• [Assignment] Reproduce the text lines of the material below verbatim, without the picture placeholders.

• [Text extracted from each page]
__________

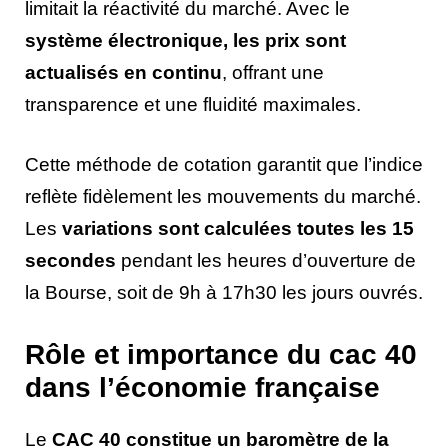
limitait la réactivité du marché. Avec le
système électronique, les prix sont
actualisés en continu
, offrant une
transparence et une fluidité maximales.
Cette méthode de cotation garantit que l’indice
reflète fidèlement les mouvements du marché.
Les
variations sont calculées toutes les 15
secondes
pendant les heures d’ouverture de
la Bourse, soit de 9h à 17h30 les jours ouvrés.
Rôle et importance du cac 40
dans l’économie française
Le
CAC 40 constitue un baromètre de la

__________

• [Exercise response]
limitait la réactivité du marché. Avec le
système électronique, les prix sont
actualisés en continu
, offrant une
transparence et une fluidité maximales.
Cette méthode de cotation garantit que l’indice
reflète fidèlement les mouvements du marché.
Les
variations sont calculées toutes les 15
secondes
pendant les heures d’ouverture de
la Bourse, soit de 9h à 17h30 les jours ouvrés.
Rôle et importance du cac 40
dans l’économie française
Le
CAC 40 constitue un baromètre de la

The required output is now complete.